University Affairs//

Board of Governors faculty candidates discuss housing and UBC’s academic values at by-election forum

Three of the four Board of Governors faculty representative candidates met on May 23 at Jack Poole Hall to discuss their platforms, university transparency and how to bridge the divide between the Board and faculty. Psychology Professor Dr. Darrin Lehman was not able to attend.

The forum started with individual candidates speaking about their backgrounds and platforms, before opening up the floor for questions from the audience.

Joining via video call, Professor Dr. Jeannie Shoveller from the School of Population and Public Health said she would like to see the Board improve its “organizational learning” to locate key areas of strengths and challenges. She also called for improved representation of the “middle ranks” of faculty that she said had been “hollowed out” by rising real-estate costs and a lack of university support.

“I want the Board of Governors to consider every possible remedy to those concerns,” Shoveller said, adding that she would also network with “science funders” and other universities to address these issues.

Microbiology and immunology Professor Dr. Steven Hallam advocated for increased connectivity between the Board, faculty and different departments. He highlighted his research, teaching and positions on advisory boards as evidence he would be able “reach out across boundaries” to improve collaboration.

“I would like to bring that ... kind of interaction-based thinking to the Board of Governors,” he said.

“I would like to help support the faculty in that decision-making process … in a transparent manner that reflects the interest of all of us in the campus community and most of all, I want to emphasize the themes of diversity and sustainability in that context.”

Dr. Nassif Ghoussoub, mathematics professor and a Board faculty representative from 2008-2014, discussed his long history of working and engaging with UBC before highlighting a the university’s drift away from its key academic values. He said that integrating faculty into decision-making is crucial for an administration that “needs all the help it can get.”

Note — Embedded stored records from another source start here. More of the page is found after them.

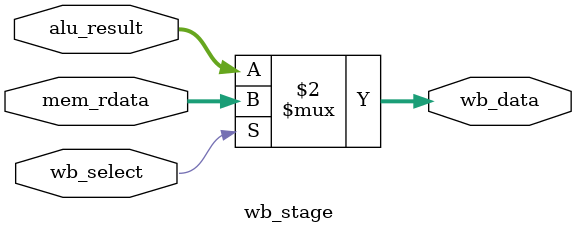
<source format=sv>
module wb_stage (
    input  logic [31:0] alu_result,  // ALU result
    input  logic [31:0] mem_rdata,   // Data read from memory
    input  logic        wb_select,   // Select signal (0: ALU result, 1: memory data)
    output logic [31:0] wb_data      // Data to write back to the register file
);
    always_comb begin
        wb_data = wb_select ? mem_rdata : alu_result; // Choose data source
    end
endmodule

</source>
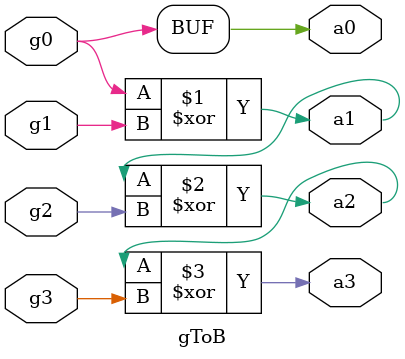
<source format=v>
module gToB(a0,a1,a2,a3,g0,g1,g2,g3);
  output a0,a1,a2,a3;
  input g0,g1,g2,g3;
  
  assign a0=g0;
  assign a1=a0^g1;
  assign a2=a1^g2;
  assign a3=a2^g3;
  
endmodule

</source>
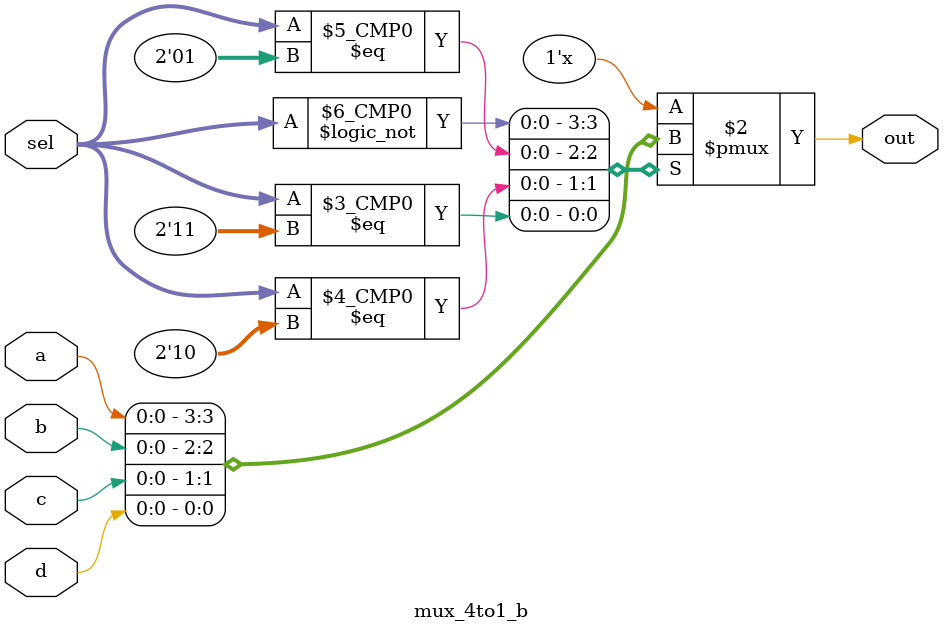
<source format=v>
module mux_4to1_b (
    input a,b,c,d, input [1:0]sel,
    output reg out
);
    
always@(*)begin
    case (sel)
       2'b00 : out=a;
       2'b01 : out=b;
       2'b10 : out=c;
       2'b11 : out=d;
        default: out=1'bz;
    endcase
end
endmodule

</source>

“We are losing on many, many fronts of academic values,” he said.

“Re-focusing on the institution’s academic mission is really the common denominator for all of [the platform points] because ... you can reduce them to this aspect that the academic mission is being lost slowly but surely.”

No major disagreements

The candidates then fielded questions from the audience, which started off with the ever-relevant topic of housing.

For Hallam, the difficulty of attracting and retaining faculty is as an “ongoing issue” that has directly affected his department. He called for diversified strategies to take pressure off faculty — like improving access tow low-interest loans — and for more conversations about how housing has impacted different faculty departments.

“Probably the way to start that is from the grassroots,” he said, “not just as Board representative bringing it up at meetings, but organizing forums like this to talk about it and what we can do.”

Shoveller agreed with Hallam’s remark, while also reiterating her earlier point about the impact that the housing crisis has on “early and mid-career faculty.”

Ghoussoub described the process behind the 2012 Housing Action Plan (HAP) — which was created by a task group that he chaired during his time on the Board — but noted that certain policies like the restricted home ownership for faculty were not carried out by UBC.

“One of my first questions … if re-elected is, ‘What the heck happened to the Housing Action Plan of 2012?’” he said.

Lisa Colby, managing director of faculty staff housing and relocation services, attributed the lack of tangible progress on the ownership policy to technical difficulties regarding tax benefits and provincial regulations in a October 2017 interview with The Ubyssey. Since 2012, the HAP has also undergone its first five-year review and received updates to its policies in April 2018.

Other questions centered more on UBC’s academic values, with one touching on the closed nature of the search for deans.

Ghoussoub found this “obscene” and referred to his platform point about “returning to open searches for senior administrators and to convocation-elected chancellors.” He also referenced a Chronicle of Higher Education article that indicates a link between “the widespread use of search consultants, the decline in shared governance, and the politicization of higher education” and “the marginalization of faculty input in searches.”

Hallam added that these practices also extend into how faculty members are hired under research chairs, and that some candidates might not want their home institutions to know that they are considering leaving — which he doesn’t agree with.

“If you’re going to leave, leave … and people need to be aware of your interest,” he said.

Shoveller described the responses from Hallam and Ghoussoub “comprehensive” and called on the Board of Governors and UBC to renew their commitment to transparency.

Similarly, the candidates were then asked about how they would balance the business and educational aspects of a university.

Ghoussoub criticized the high investment into sports facilities as “bad business” and said that students are drawn toward a university because of its research and teaching instead. Accordingly, more capital funding should go toward supporting the academic mission.

“Even in the business of education, they are failing and this needs to be said over and over again,” he said.

Shoveller also stressed the importance of the core academic mission, while pointing out the need to make teaching and community engagement “as highly regarded as research.” Hallam shared her point and added that there’s a need to build a curriculum that equips students to deal with the modern world.

“Returning and ensuring that the core academic mission is front and centre for the Board of Governors is a great opportunity to try continue the process of de-silo yourself within the community,” she said.

Voting is open until June 5. The winning candidate will join the Board on July 1 and serve until February 29, 2020.